The wetland is home to tens of thousands of rare native and non-native waterfowl and shore birds and it’s estimated around 200 have died so far. The disease is mostly affecting waterfowl including ducks and gulls.


Botulism in Ohio, USA

Five people were in critical condition, 15 others were ill and one has died after an outbreak of botulism, a potentially life-threatening disease caused by a neurotoxin produced by bacteria, Ohio health officials announced Tuesday. Everyone sickened by the disease had attended a church potluck on Sunday at the Cross Pointe Free Will Baptist Church in Lancaster, Ohio, about 30 miles southeast of Columbus, according to local media reports.

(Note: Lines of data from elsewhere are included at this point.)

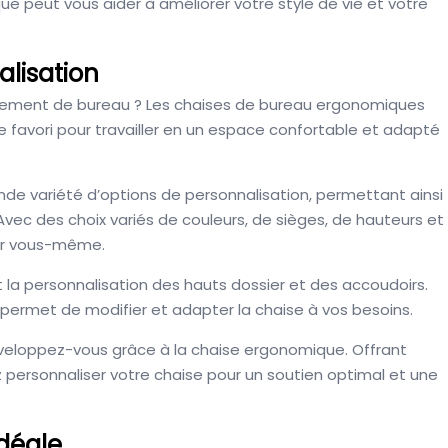
e peut vous aider à améliorer votre style de vie et votre
alisation
nnement de bureau ? Les chaises de bureau ergonomiques
 favori pour travailler en un espace confortable et adapté
nde variété d’options de personnalisation, permettant ainsi
vec des choix variés de couleurs, de sièges, de hauteurs et
our vous-même.
a personnalisation des hauts dossier et des accoudoirs.
us permet de modifier et adapter la chaise à vos besoins.
veloppez-vous grâce à la chaise ergonomique. Offrant
z personnaliser votre chaise pour un soutien optimal et une
idéale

Foodborne botulism is caused by ingesting food contaminated with the bacteria Clostridium botulinum, or C. botulinum. The toxin produced by the bacteria is one of the most potent toxins known to man and results in severe food poisoning. Food that hasn’t been properly processed or was canned at home are the most common vehicles of C. botulinum.


Scientists find new botulinum toxin

Scientists have discovered the first new type of botulinum toxin in 40 years, and in a highly unusual move, they are keeping the toxin’s genetic sequence data secret for now so that no one can make it in a lab before an effective antitoxin can be developed.

Until now, Clostridium botulinum was known to produce seven types of toxins, all of which cause paralysis by blocking neurotransmitters in humans and animals. The last one was discovered in 1970.

The researchers discovered the new toxin, called botulinum neurotoxin type H, or BoNT/H, as a result of a case of infant botulism. They reported the discovery in two articles published this week in the Journal of Infectious Diseases (JID). Antitoxins are available for the seven other botulinum toxin types, but not for the new one.

Bubonic Plague in Madagascar

A rash of bubonic plague infections is sweeping through Madagascar, raising fears of a black plague epidemic that could cost countless lives. Already, 256 cases were reported last year, causing at least 60 deaths.

The disease is currently spreading through Madagascar’s dilapidated and crowded prison system. Since rats and fleas can easily move in and out of prisons, experts fear that it is only a matter of time before the disease spreads to nearby towns and villages. If and when this happens, the death toll could rise dramatically.

The International Red Cross and other health organisations are now working to bring the outbreak under control. Limited resources and the difficulty of stopping the spread of a disease among dense prison populations, however, is complicating efforts. Health experts now fear that the situation could worsen unless proper steps are taken to eradicate the disease.